▶ _To do_: Could you say how many lines below contain the word "index"? Give the number with no other text.

Items listed in a dataset
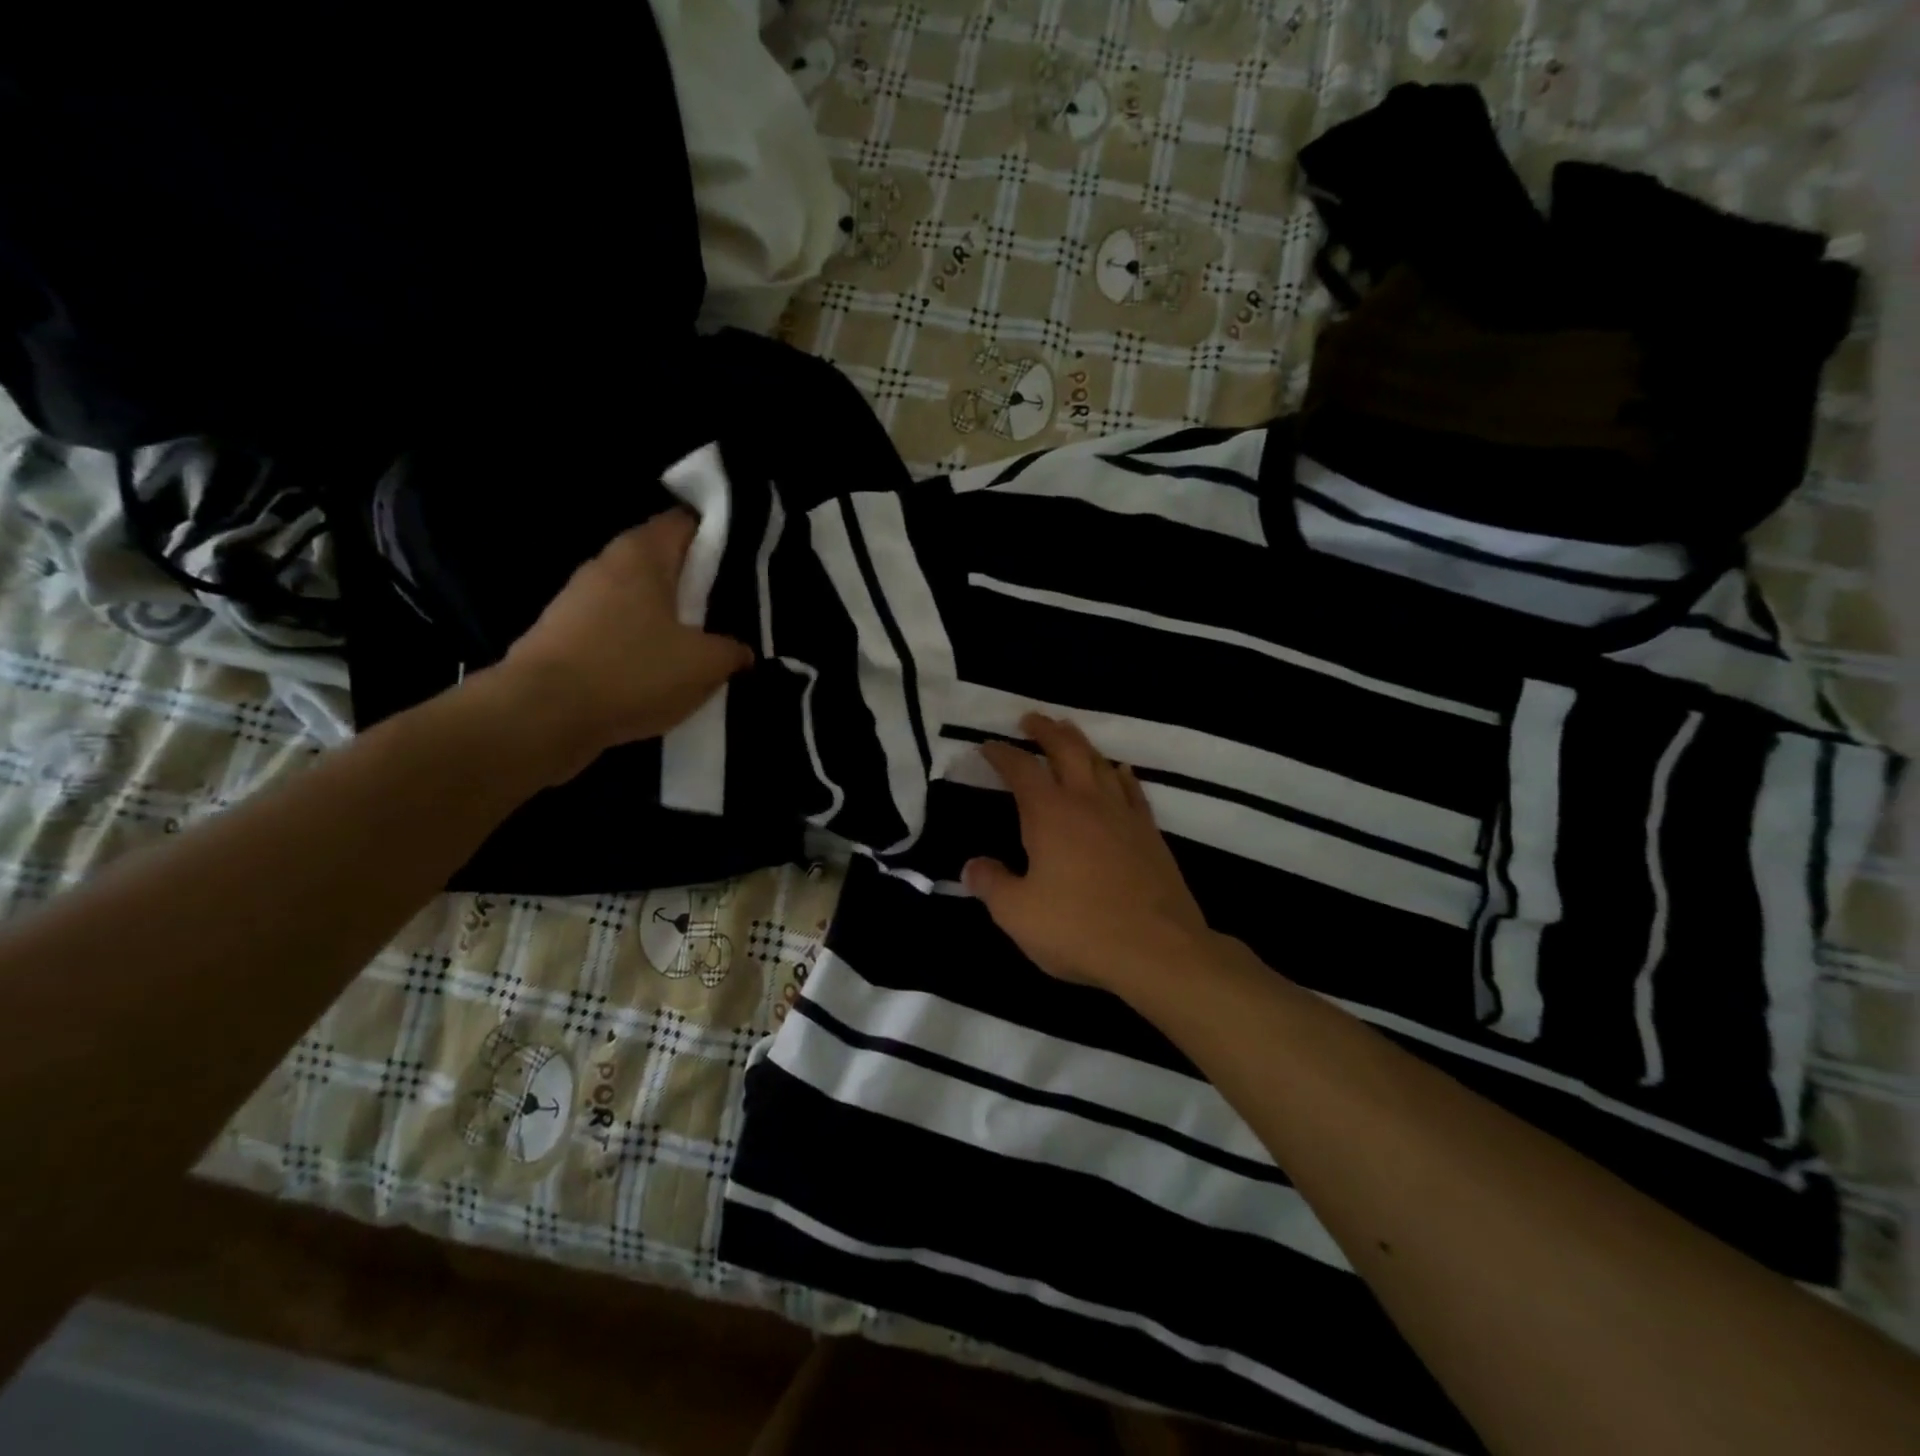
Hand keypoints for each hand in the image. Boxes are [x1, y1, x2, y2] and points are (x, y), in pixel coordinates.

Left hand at [492, 509, 753, 783]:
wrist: (541, 716)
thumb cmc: (631, 672)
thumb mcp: (704, 665)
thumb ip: (732, 651)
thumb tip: (741, 651)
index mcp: (642, 554)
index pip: (685, 522)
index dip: (717, 536)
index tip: (743, 563)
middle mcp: (606, 565)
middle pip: (661, 562)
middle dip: (694, 583)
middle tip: (728, 610)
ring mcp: (577, 600)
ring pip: (637, 599)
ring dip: (666, 618)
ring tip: (697, 647)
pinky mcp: (562, 636)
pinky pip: (614, 630)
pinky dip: (638, 645)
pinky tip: (657, 673)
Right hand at [963, 713, 1208, 992]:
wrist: (1157, 949)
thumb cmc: (1078, 928)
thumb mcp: (1017, 914)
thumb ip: (991, 884)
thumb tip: (972, 866)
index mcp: (1049, 814)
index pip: (1020, 769)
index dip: (1001, 753)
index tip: (987, 745)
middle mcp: (1087, 801)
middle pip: (1066, 749)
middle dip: (1046, 730)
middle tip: (1031, 719)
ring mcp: (1123, 814)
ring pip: (1100, 763)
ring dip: (1081, 743)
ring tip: (1069, 734)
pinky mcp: (1150, 833)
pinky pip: (1132, 789)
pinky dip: (1120, 774)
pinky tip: (1119, 772)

▶ _Result of the task_: 8